Everyone, understandably, wants to know what life is like with four children under the age of six. More importantly, though, how it feels when two of those children are infant twins. Everyone asks how I do it. The truth is I don’t know. I just do it. But if I stop to think about it, I realize there are definite blessings that make it work and difficulties that have altered normal functioning.

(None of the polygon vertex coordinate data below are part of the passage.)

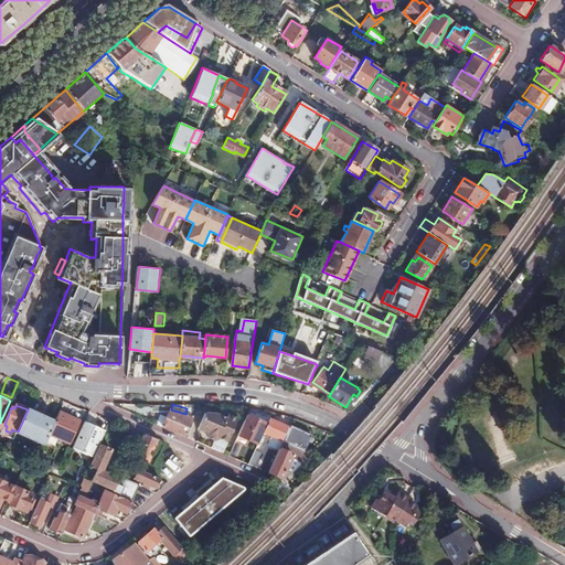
[(49,436),(56,420),(28,409),(18,432),(17,434),(45,446),(49,436)]
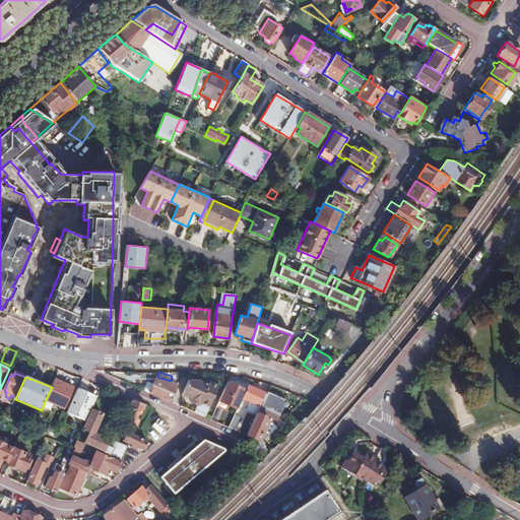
[(171,401),(177,386),(155,377),(154,379),(152,385),(146,383),(143,390),(171,401)]
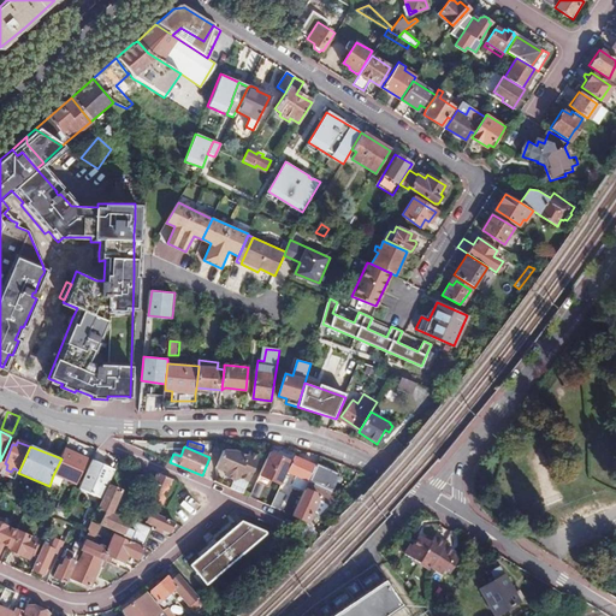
[(86,460),(65,450),(61,458),(53,475),(76,485),(86,460)]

- An amazing husband who often carries more than his share of the load
- Mellow baby boys
- 3 kids nap at 2PM for a good two hours every day
- Colin’s flexible work schedule
- All four kids go to bed at 7pm
- Double strollers
- Maddie loves her baby brothers
- My good helper, Renny
- Being slaves to the Kindergarten schedule– makes napping and feeding times tricky, to put it mildly
- Grocery shopping– can only be done in the evenings or Saturdays now
- Getting out the door to go anywhere
- Dealing with Maddie, the feisty 2-year-old who frequents the “naughty spot,” during feeding time, a diaper change, trying to pick up Renny from school…
- Too many kids and not enough hands at dinnertime
- Being in a constant state of fatigue– this time around I have to get up with Colin in the middle of the night or else he’d be out-numbered
- Maddie loves her baby brothers– yes, both a blessing and a difficulty since she wants to help and show them affection but it often means way too much, like in the form of climbing on, poking, and patting with great vigor her helpless brothers
- Any type of correspondence occurring in a timely manner is pretty much non-existent (e.g. maintaining this blog…)
- Laundry– mounds and mounds and mounds of laundry that cannot be controlled
- Feeding two hungry babies at the same time
Some days those difficulties feel like they outweigh the blessings. But in reality, the blessings are what allow me to function at all. Especially the first one. I’m so grateful for a loving husband who continues to find the humor in the situation.
Having twins rocks your world, in both good and bad ways. But what an adventure! As we continue to work through the transitions, and as the boys get older, we’ll figure out ways to minimize the insanity. Right now, we’ll pray that the feelings of chaos are short-lived.